REQUIRED WORK:
Transcribe, word for word and without additions, each line below from the one containing "immunohistochemical stain highlights" through the one containing "staining of benign", both ends included.

Saved data entries
--*--
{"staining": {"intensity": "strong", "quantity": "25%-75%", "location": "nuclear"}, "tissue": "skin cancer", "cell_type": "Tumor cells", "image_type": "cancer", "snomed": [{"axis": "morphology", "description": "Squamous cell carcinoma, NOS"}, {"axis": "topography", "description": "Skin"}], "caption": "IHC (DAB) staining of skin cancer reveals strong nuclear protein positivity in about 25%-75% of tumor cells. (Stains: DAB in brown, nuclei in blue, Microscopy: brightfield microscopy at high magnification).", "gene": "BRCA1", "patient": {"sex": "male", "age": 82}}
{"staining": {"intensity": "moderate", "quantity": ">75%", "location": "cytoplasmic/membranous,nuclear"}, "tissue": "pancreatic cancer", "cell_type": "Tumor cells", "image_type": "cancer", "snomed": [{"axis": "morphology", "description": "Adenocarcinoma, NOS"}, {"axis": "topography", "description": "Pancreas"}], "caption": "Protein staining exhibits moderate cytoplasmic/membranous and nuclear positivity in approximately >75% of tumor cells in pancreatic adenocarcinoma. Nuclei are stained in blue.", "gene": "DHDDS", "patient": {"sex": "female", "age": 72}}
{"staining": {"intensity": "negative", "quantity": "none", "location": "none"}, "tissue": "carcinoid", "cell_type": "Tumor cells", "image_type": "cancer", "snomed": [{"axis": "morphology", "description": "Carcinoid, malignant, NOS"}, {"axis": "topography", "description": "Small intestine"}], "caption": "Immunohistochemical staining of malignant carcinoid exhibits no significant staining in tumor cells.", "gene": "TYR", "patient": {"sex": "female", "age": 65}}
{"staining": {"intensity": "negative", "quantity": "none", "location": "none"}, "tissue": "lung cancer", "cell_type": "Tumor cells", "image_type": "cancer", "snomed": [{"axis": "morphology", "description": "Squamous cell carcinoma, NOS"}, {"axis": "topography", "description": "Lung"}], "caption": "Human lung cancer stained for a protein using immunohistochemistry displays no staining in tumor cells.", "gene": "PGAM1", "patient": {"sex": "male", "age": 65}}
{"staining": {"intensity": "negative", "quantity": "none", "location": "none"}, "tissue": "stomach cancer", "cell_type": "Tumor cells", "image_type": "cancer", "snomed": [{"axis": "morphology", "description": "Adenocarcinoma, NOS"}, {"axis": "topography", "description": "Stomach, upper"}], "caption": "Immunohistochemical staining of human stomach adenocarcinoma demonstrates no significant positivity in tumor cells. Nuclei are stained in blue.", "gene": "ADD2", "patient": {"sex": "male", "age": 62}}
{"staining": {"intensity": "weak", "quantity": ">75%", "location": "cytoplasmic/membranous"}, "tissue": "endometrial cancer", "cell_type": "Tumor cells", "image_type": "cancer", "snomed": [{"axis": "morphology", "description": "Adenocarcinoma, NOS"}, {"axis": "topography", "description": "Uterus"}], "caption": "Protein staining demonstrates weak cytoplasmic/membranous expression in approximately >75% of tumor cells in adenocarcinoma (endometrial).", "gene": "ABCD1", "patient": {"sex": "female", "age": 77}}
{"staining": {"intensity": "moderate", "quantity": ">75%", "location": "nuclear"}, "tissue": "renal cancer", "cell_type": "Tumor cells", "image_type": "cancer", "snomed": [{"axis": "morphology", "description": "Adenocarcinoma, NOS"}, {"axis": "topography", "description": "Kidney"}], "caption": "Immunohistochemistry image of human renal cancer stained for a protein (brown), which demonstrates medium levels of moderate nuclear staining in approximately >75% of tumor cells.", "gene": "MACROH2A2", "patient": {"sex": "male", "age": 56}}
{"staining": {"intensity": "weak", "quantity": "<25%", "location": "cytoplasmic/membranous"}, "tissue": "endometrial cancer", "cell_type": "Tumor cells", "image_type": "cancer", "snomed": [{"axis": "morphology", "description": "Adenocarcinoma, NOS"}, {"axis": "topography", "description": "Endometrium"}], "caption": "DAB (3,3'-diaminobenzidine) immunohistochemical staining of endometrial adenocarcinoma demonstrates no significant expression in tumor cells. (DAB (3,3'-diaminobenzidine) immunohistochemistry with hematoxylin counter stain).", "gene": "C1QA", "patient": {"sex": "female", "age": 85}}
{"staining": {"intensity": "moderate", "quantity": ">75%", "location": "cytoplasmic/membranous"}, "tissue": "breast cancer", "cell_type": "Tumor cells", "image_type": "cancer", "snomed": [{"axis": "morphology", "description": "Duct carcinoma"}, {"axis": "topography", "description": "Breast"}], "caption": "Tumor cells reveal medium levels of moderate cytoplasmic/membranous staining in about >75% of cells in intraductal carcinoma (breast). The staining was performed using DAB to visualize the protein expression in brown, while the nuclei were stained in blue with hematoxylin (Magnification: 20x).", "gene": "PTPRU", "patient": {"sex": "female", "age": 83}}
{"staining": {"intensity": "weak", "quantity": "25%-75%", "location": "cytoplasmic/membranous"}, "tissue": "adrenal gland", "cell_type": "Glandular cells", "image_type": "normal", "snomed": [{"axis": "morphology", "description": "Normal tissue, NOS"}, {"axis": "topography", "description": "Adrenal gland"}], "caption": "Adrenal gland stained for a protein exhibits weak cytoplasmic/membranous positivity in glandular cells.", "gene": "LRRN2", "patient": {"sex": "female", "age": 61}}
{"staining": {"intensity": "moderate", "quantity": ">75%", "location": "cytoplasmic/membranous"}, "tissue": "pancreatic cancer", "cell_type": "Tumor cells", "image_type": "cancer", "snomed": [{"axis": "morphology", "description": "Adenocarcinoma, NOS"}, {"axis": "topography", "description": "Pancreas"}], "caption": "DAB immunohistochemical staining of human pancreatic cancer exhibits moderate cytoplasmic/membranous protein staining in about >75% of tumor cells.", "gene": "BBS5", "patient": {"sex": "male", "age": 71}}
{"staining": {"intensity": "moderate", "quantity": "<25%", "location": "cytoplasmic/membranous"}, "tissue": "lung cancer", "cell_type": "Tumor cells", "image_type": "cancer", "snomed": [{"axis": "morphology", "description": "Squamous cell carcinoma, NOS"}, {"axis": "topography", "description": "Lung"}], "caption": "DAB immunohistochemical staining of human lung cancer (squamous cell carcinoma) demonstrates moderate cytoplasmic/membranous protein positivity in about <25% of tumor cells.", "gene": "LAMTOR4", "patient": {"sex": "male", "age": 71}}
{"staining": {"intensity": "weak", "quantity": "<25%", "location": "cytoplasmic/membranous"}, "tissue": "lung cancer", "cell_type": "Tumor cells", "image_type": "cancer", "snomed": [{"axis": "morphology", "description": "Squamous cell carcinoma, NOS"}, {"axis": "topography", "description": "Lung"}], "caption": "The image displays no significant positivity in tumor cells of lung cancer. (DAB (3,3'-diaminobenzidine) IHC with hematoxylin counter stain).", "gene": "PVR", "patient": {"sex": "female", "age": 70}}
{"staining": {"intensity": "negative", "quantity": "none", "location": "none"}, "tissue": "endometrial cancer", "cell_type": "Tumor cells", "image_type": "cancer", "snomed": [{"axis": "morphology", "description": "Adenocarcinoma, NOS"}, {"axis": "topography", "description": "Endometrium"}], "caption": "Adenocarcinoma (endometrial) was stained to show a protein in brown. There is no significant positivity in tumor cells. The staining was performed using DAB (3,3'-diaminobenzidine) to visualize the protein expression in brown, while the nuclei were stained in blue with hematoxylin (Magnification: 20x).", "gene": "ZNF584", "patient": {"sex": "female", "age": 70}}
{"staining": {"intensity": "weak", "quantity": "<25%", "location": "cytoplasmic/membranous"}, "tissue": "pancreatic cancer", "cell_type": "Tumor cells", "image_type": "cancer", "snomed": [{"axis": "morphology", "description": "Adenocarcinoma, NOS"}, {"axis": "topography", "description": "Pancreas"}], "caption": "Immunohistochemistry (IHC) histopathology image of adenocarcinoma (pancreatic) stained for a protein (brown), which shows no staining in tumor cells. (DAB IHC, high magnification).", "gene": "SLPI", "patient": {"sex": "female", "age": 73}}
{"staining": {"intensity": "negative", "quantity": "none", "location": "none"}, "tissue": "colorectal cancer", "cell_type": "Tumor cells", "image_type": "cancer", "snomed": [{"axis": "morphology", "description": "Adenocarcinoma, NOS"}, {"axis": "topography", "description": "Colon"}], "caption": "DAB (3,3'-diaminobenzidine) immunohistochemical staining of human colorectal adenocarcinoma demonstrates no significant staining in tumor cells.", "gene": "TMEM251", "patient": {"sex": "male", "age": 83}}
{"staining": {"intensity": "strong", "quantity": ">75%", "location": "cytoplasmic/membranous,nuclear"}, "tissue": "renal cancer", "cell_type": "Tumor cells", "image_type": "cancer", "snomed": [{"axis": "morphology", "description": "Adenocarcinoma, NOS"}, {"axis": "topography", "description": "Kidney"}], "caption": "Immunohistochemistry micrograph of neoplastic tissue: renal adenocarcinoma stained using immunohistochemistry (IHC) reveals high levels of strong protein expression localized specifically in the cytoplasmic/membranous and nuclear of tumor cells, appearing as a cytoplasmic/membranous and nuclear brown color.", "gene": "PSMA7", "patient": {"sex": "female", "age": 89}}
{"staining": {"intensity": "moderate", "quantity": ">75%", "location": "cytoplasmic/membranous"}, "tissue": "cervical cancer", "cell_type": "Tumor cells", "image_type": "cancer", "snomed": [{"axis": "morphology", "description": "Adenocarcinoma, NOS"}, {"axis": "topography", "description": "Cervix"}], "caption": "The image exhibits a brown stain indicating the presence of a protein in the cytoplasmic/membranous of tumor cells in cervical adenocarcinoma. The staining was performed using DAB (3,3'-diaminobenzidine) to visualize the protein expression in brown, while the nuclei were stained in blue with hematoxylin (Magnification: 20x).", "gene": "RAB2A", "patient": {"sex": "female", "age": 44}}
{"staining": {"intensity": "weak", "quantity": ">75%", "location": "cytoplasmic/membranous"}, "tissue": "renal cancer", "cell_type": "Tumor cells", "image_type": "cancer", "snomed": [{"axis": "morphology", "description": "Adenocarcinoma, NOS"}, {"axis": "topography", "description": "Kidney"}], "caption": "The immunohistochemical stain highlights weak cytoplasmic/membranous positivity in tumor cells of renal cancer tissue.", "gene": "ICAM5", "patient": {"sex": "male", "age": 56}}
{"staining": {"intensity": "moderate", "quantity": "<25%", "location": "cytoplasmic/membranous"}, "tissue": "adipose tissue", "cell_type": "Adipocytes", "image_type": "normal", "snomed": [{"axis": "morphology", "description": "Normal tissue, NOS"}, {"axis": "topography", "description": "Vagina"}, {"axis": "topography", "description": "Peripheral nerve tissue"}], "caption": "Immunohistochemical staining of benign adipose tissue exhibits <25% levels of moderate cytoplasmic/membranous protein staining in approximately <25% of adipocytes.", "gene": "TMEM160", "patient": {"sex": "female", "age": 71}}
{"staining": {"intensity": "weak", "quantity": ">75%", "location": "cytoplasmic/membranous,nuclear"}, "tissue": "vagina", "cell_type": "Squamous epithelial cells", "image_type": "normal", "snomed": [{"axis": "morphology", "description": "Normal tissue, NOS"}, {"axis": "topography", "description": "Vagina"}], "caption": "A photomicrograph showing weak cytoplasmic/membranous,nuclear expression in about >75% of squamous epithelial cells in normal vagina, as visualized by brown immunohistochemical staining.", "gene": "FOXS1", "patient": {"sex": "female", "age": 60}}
--*--
WRITTEN ANSWER:
{"staining": {"intensity": "weak", "quantity": ">75%", "location": "cytoplasmic/membranous"}, "tissue": "renal cancer", "cell_type": "Tumor cells", "image_type": "cancer", "snomed": [{"axis": "morphology", "description": "Adenocarcinoma, NOS"}, {"axis": "topography", "description": "Kidney"}], "caption": "The immunohistochemical stain highlights weak cytoplasmic/membranous positivity in tumor cells of renal cancer tissue.", "gene": "ICAM5", "patient": {"sex": "male", "age": 56}}
{"staining": {"intensity": "moderate", "quantity": "<25%", "location": "cytoplasmic/membranous"}, "tissue": "adipose tissue", "cell_type": "Adipocytes", "image_type": "normal", "snomed": [{"axis": "morphology", "description": "Normal tissue, NOS"}, {"axis": "topography", "description": "Vagina"}, {"axis": "topography", "description": "Peripheral nerve tissue"}], "caption": "Immunohistochemical staining of benign adipose tissue exhibits <25% levels of moderate cytoplasmic/membranous protein staining in approximately <25% of adipocytes.", "gene": "TMEM160", "patient": {"sex": "female", "age": 71}}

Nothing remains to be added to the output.